There is so much that is not in the public domain. Closed session meetings occur regularly with unclear purpose, oversight, or acknowledged outcome. There are several boards and committees, some appointed by the legislative and executive branches, and others have Council members and Executive members serving on boards and committees. How many of those have announced dates of meeting, agendas communicated to the public, and invite the community to attend?

In our surrounding municipalities, it is required by law that any community-funded boards and committees having meetings are required to notify the public of dates and agendas. They are required to provide public access to the meetings. They do have closed sessions, but the purpose of the closure must be publicly and clearly defined and an attorney representing the people must be present in the closed session to guide the members of the board or committee to ensure that they do not discuss items outside the scope of why they closed the meeting. And a report based on the discussion must be given to the public after the closed session.

Our Tribal Council holds open, televised meetings, like other governments. The live broadcast on cable and live stream on the web are fantastic demonstrations of open government. The Tribal Council, in a past session, decided to make the video feed the only and official record of Tribal Council meetings. Unfortunately, microphones are not always used, even with frequent reminders from the Chair, and portions of the public record are lost when microphones fail to pick up the discussion of an important issue. Yet, this is far more than we get from committees like the Business Committee, who does not report out at all and is an entirely closed meeting.

I know you have heard much of this before. On your behalf, I am trying to squeak loud and long enough to get grease for the Cherokee community. Going to court to get information for you is not a realistic option for the One Feather or any government-owned media outlet. In that respect, we are not unique in Indian Country.

So, I urge you, the Qualla Boundary community and those who are citizens of the Eastern Band of Cherokee Indians to stand behind the right of the people to information and decisions of your elected officials, whether those are made in Council sessions, Executive Committee Cabinet meetings, and the various meetings of governmental boards and committees. Did you know that, in other municipalities, that even administrative emails and impromptu meetings are considered matters of public record? Just sayin’.

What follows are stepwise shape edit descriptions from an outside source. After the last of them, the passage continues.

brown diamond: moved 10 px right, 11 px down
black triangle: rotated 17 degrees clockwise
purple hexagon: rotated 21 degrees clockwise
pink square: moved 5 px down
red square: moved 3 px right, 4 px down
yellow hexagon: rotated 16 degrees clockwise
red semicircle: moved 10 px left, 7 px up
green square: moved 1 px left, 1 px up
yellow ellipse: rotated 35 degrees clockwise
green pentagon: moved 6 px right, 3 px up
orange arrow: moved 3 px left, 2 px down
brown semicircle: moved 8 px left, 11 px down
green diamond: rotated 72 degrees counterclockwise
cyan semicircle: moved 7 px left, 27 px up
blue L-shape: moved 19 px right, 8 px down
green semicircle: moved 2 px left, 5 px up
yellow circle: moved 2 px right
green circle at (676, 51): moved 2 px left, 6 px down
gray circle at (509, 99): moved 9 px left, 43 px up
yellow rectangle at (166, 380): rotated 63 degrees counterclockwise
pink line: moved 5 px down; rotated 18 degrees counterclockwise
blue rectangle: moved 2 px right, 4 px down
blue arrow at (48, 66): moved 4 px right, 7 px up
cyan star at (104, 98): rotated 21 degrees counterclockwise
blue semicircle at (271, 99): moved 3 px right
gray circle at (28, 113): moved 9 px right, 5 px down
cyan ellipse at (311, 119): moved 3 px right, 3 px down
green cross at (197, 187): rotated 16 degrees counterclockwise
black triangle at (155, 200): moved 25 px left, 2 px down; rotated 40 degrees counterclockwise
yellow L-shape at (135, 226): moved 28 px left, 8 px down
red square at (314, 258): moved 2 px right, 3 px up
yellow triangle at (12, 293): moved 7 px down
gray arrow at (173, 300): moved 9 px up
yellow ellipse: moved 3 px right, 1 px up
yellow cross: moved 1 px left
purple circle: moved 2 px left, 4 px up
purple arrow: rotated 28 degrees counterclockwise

In my personal life, I am a bit of a control freak when it comes to driving. You could provide me with the best chauffeur in the world with a perfect driving record, and I would still be uncomfortable with taking a back seat to him or her. I can’t get it out of my head that I am releasing power over my life to someone else. I get the same feeling when I ask about information from my tribal leaders that might impact my livelihood, future, and my family, and the response is silence or apathy.

The Cherokee people are intelligent, rational, and capable of processing information. We can take information, analyze it, and make wise decisions.  There are only two reasons I can think of that someone would withhold information from me. One, they think I am too stupid to interpret the data and take appropriate action based on it. Two, they have an agenda, and they fear that if I know too much, it will prevent them from carrying out their agenda. Number one may hurt my feelings and make me rethink my relationship with that someone. Number two will make me believe that I made the wrong choice in letting that person have authority over me.

As a people, we have an obligation to protect our rights to access to information from the government. Until access to information is free-flowing and readily available, all of us must squeak loudly to our Chief, Vice Chief, and Tribal Council members. Without proper access to critical government documents, we are sitting in the back seat, letting someone else drive our future.